Former Nike executive Sonny Vaccaro took umbrage with how The Last Dance portrayed Nike's courtship of Michael Jordan as the Hall of Famer was preparing to sign his first endorsement deal.
In an interview with The PM Team on 93.7 The Fan, Vaccaro called the documentary "revisionist history." He said he was one of the driving forces inside Nike and that he told his colleagues, "Give the kid all the money."
"Without me, he doesn't sign," Vaccaro said of Jordan. "We don't go through all those romantic stories about Adidas and no one was paying him. That doesn't happen. There's no Air Jordan."
Jordan's agent, David Falk, told Action Network's Darren Rovell in April that Jordan had originally wanted to sign with Adidas and only met with Nike after being convinced by his parents. The rest is history.
The Last Dance provided more specifics on the machinations behind the scenes, yet failed to include any references to or interviews with Vaccaro.
Filmmaker Ken Burns outlined one issue with The Last Dance when speaking with the Wall Street Journal's Chris Kornelis. Because Jordan's production company helped work on the series, some will wonder how much input he had on the general narrative and the people director Jason Hehir approached to be involved.
In the case of Vaccaro, his absence was glaring.
The ESPN 30 for 30 documentary Sole Man profiled Vaccaro in 2015, and Vaccaro's comments at the time echoed what he said on 93.7 The Fan. He painted himself as a critical figure in Nike's eventual persuasion of Jordan.
Speaking with USA Today's Josh Peter, Jordan disputed Vaccaro's account of what happened and downplayed his role:
"Prior to all of that, Sonny (Vaccaro) likes to take the credit. But it really wasn't Sonny, it was actually George Raveling. George Raveling was with me on the 1984 Olympics team (as an assistant coach under Bob Knight). He used to always try to talk to me, 'You gotta go Nike, you gotta go Nike. You've got to try.' [...]
"Sonny didn't influence me to go to Nike. He got a deal proposed. He talked to (Nike executive Rob) Strasser. Strasser at the time, from what I understood and perceived, he really didn't know the type of player and the type of person I was. He was looking at whoever he could find to fit that mold from what he was trying to do from an Air Jordan standpoint."

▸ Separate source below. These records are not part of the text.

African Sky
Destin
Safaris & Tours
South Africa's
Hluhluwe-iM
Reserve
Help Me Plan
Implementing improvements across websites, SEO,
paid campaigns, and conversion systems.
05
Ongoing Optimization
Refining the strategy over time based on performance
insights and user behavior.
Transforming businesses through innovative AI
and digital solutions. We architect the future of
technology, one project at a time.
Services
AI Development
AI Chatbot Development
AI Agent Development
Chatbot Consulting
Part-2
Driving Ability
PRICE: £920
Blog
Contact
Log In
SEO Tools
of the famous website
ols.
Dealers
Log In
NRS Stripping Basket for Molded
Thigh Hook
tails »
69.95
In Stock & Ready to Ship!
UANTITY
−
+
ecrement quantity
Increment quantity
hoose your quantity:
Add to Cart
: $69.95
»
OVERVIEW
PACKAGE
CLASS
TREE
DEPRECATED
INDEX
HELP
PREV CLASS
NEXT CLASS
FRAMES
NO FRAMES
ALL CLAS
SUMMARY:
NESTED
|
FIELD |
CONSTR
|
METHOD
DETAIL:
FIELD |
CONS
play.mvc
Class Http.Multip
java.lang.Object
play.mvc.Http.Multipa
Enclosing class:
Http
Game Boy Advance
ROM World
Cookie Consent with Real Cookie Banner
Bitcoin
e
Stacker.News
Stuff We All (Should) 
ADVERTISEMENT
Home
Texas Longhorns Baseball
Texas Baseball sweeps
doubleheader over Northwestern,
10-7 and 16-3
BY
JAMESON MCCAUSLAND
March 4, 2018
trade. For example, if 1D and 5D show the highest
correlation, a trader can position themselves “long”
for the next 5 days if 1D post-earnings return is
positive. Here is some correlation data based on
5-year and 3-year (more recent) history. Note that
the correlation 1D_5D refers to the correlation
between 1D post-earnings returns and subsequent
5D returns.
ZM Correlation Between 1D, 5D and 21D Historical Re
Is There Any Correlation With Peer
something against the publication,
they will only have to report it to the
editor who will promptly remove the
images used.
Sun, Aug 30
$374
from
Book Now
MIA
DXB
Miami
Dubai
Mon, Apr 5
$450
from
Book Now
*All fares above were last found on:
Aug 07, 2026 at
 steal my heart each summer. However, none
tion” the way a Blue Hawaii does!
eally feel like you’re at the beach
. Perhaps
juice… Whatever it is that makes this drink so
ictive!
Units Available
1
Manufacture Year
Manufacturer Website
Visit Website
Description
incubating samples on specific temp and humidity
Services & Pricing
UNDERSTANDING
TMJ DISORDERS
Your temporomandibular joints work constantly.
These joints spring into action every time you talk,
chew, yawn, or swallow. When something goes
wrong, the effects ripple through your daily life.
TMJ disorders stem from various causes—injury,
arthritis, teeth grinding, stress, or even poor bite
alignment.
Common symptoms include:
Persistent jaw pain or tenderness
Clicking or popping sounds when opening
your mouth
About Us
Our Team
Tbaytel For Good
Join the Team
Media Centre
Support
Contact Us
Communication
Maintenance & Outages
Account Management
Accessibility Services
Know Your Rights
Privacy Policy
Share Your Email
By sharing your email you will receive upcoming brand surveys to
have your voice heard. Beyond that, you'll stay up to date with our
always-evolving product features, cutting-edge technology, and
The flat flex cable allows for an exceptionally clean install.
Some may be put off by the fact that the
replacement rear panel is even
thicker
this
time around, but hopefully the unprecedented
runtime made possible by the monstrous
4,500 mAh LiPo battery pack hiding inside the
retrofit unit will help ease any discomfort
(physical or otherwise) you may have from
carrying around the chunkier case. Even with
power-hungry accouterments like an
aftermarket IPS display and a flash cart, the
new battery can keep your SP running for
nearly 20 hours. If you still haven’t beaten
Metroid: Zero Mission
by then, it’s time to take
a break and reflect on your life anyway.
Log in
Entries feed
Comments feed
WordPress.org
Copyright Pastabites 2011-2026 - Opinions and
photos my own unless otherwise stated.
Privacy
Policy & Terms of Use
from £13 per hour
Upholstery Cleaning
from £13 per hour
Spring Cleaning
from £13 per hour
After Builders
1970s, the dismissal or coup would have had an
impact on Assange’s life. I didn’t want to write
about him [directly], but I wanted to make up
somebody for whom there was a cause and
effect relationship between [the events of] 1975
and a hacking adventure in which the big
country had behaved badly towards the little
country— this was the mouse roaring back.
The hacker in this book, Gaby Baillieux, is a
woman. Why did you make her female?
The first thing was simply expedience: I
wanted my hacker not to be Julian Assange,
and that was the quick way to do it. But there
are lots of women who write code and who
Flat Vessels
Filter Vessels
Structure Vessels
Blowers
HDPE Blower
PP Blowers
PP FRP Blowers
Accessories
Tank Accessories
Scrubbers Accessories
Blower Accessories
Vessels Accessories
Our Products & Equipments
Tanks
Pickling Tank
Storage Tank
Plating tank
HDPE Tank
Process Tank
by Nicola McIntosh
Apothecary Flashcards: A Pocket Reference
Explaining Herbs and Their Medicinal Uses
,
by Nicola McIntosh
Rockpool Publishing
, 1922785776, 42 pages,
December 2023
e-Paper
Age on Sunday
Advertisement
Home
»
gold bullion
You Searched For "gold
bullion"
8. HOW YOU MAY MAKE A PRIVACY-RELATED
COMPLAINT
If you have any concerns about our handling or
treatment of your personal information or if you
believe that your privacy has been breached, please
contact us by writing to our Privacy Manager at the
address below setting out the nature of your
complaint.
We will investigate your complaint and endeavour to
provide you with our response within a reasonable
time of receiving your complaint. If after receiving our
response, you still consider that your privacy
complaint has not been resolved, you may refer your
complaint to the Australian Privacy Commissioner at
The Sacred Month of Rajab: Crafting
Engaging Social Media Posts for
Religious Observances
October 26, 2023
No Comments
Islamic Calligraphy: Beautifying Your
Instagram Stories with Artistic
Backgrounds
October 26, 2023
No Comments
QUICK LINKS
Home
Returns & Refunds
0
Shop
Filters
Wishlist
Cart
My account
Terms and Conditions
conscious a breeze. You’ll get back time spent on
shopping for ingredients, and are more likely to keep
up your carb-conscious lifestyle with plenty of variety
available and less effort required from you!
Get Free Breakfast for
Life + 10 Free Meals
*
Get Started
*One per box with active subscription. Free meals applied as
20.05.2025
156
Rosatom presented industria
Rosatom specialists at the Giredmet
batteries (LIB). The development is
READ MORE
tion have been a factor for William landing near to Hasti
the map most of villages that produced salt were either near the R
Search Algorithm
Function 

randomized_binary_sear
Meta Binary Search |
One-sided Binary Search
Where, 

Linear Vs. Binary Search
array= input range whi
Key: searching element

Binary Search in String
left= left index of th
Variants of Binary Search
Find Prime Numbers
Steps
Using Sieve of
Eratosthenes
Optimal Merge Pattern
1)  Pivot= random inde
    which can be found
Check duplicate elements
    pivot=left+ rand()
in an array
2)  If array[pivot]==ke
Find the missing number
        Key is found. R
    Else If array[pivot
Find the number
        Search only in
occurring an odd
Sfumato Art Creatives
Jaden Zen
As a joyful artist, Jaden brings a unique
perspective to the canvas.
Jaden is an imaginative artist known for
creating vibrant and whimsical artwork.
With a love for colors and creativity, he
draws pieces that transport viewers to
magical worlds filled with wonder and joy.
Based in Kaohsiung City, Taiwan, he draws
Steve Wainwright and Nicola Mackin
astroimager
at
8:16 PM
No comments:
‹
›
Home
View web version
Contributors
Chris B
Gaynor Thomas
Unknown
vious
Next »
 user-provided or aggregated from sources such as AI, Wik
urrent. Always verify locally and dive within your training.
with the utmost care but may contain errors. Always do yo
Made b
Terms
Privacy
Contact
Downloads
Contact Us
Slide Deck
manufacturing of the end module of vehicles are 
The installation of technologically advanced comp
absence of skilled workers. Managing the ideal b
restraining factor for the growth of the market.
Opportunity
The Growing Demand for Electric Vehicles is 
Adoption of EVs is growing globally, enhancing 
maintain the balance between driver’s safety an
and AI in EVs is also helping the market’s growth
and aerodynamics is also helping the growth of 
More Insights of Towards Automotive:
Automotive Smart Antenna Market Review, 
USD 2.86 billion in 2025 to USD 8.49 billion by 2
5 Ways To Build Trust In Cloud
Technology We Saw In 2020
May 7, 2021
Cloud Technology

Nike fired Vaccaro in 1991, so some will likely argue Jordan has an incentive to minimize his role in the rise of Jordan Brand. Plus, the Chicago Bulls legend is famous for holding longstanding grudges.
Alluding to Jordan, Raveling and Nike co-founder Phil Knight, Vaccaro told Peter the "three of them need to destroy me to live happily ever after."
Peter Moore, who worked alongside Vaccaro at Nike and Adidas, seemed to back up those claims when he said to Peter the "whole episode is very typical of Nike history."
The adage that there are three sides to every story seems particularly apt in this case. There's Jordan's story and Vaccaro's story, with the truth probably somewhere in the middle.